Higher metal prices help boost Alcoa Q1

Related tags Quarter Cost Revenue Alcoa

Alcoa has announced a significant jump in sales and profit for it
first quarter on the back of strong steel prices, a sign that
packaging costs will continue to impact many food and beverage
producers, reports Simon Pitman.

Sales in the first quarter rose to $6.289 billion (€4.872bn), up 13 per cent over the first quarter of 2004, and the highest in four years. On a sequential quarter basis, revenue increased 4 per cent, driven by higher primary metal and alumina prices as well as strength in the flat rolled products, extruded products, and engineered solutions segments.

Global steel play Alcoa​ said that income from continuing operations for the first quarter 2005 of $273 million. Net income for the quarter was $260 million. The company added that first quarter 2005 income measures included negative impacts from the tax on Alcoa's sale of its Elkem investment ($39 million); restructuring charges ($25 million); and costs of integrating the recently acquired Russian business ($12 million after tax).

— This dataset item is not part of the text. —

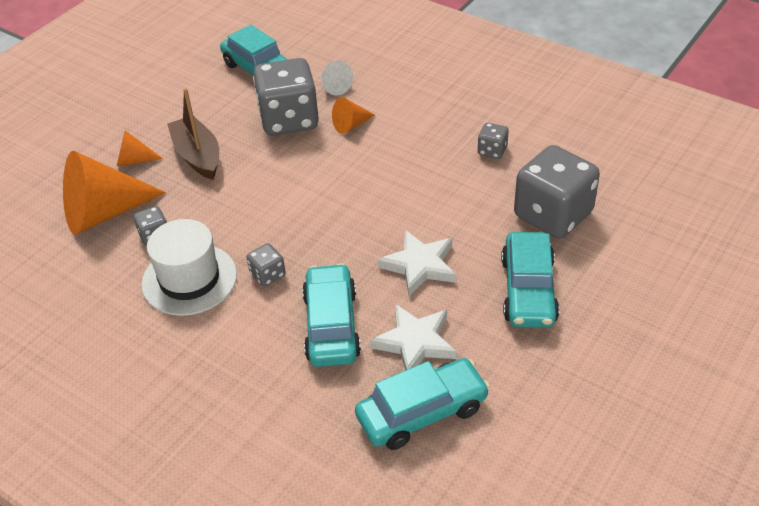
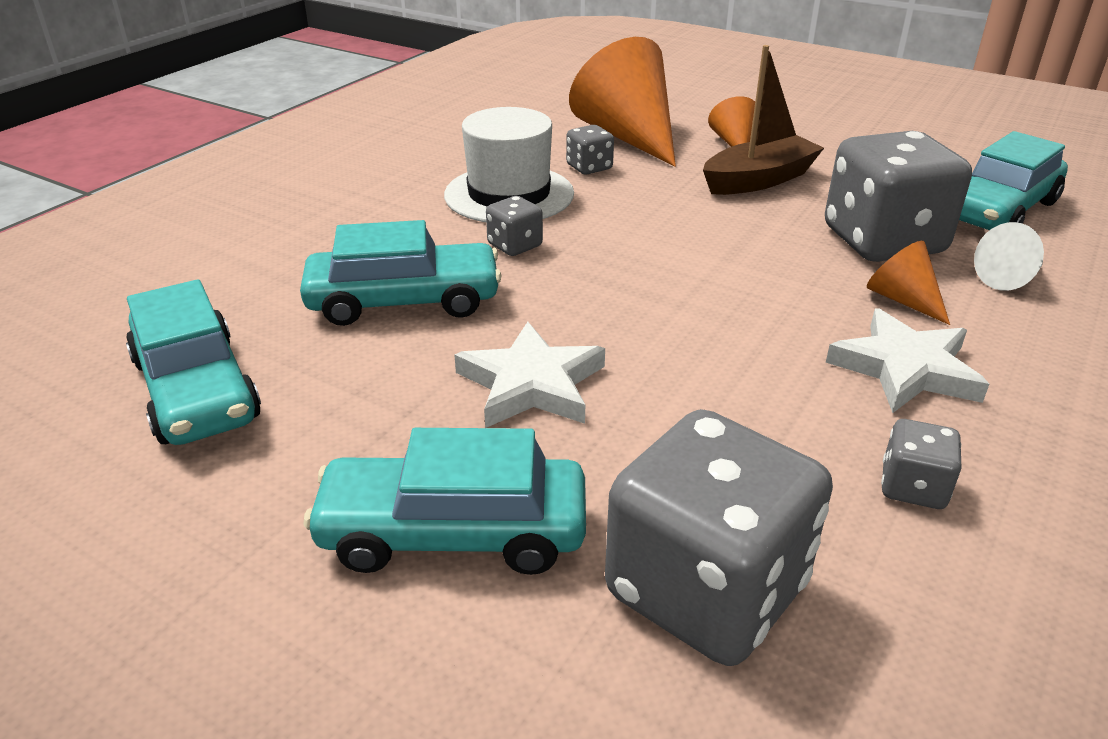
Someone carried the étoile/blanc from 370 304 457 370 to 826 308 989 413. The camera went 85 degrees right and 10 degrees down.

"Underlying business performance improved in the quarter as we captured the benefits of higher metal prices and a stronger economy in North America,"​ said Alcoa Chairman and CEO Alain Belda. "We were able to regain traction on the cost initiative, overcoming cost inflation increases, to deliver savings to the bottom line.

"As we move forward, we will continue to tackle costs, to benefit from strong demand in end markets and the sustained high commodity prices,"​ added Belda. "We are focused on delivering near-term results while we continue to build for the future."

Four of the company's six reporting segments achieved double-digit improvements in profitability over the fourth quarter of last year, but the company's consumer and packaging segment showed the worst performance, slowed by seasonal declines and increased costs.

Despite sales rising from $721 million in the first quarter of 2004 to $771 million in the first quarter of 2005, the Packaging and Consumer Segment ATOI fell to $22 million, down from $35 million in 2004.

The company said the division's performance was due to the seasonal decline in the consumer products business and increased raw material costs, primarily resin. Compared to the same quarter in 2004, cost inflation, particularly raw materials and freight drove profitability lower.